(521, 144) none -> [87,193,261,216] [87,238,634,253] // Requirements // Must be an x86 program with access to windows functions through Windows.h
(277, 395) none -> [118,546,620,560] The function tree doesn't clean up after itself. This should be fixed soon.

------------------------------------

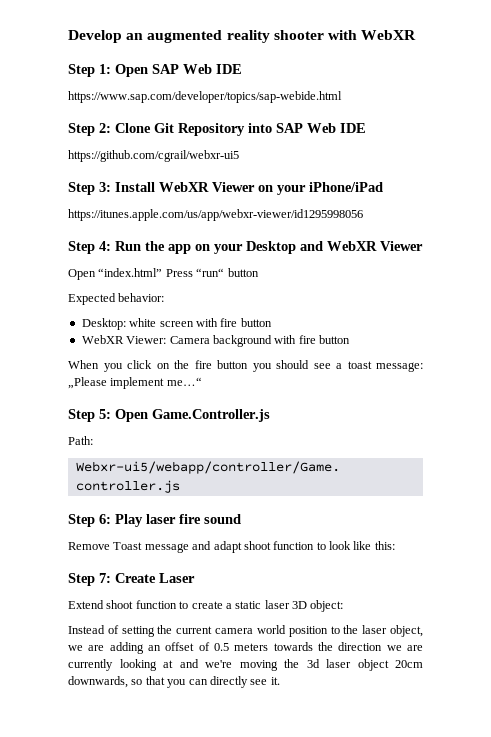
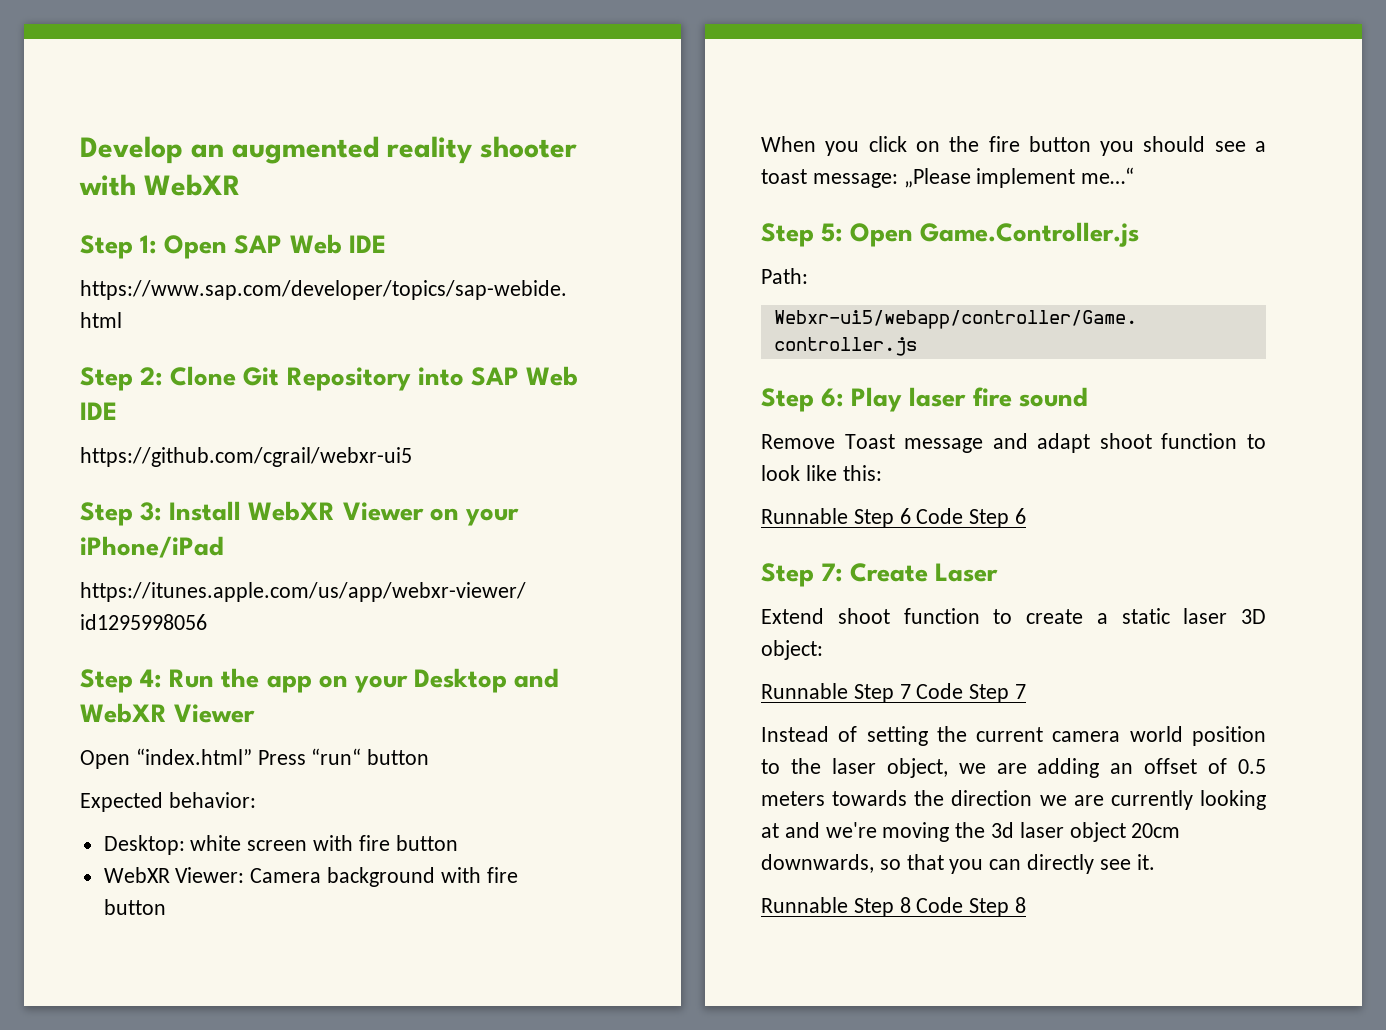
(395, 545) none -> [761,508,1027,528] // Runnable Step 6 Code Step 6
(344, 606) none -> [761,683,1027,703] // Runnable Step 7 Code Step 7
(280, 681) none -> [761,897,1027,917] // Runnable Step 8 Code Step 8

------------------------------------

** What needs to be done **
Above are records; repeat only the lines starting at the line with "(395, 545) none" and ending at the line with "(280, 681) none", exactly as they appear, both included.

** Response box **
(395, 545) none -> [761,508,1027,528] // Runnable Step 6 Code Step 6
(344, 606) none -> [761,683,1027,703] // Runnable Step 7 Code Step 7
(280, 681) none -> [761,897,1027,917] // Runnable Step 8 Code Step 8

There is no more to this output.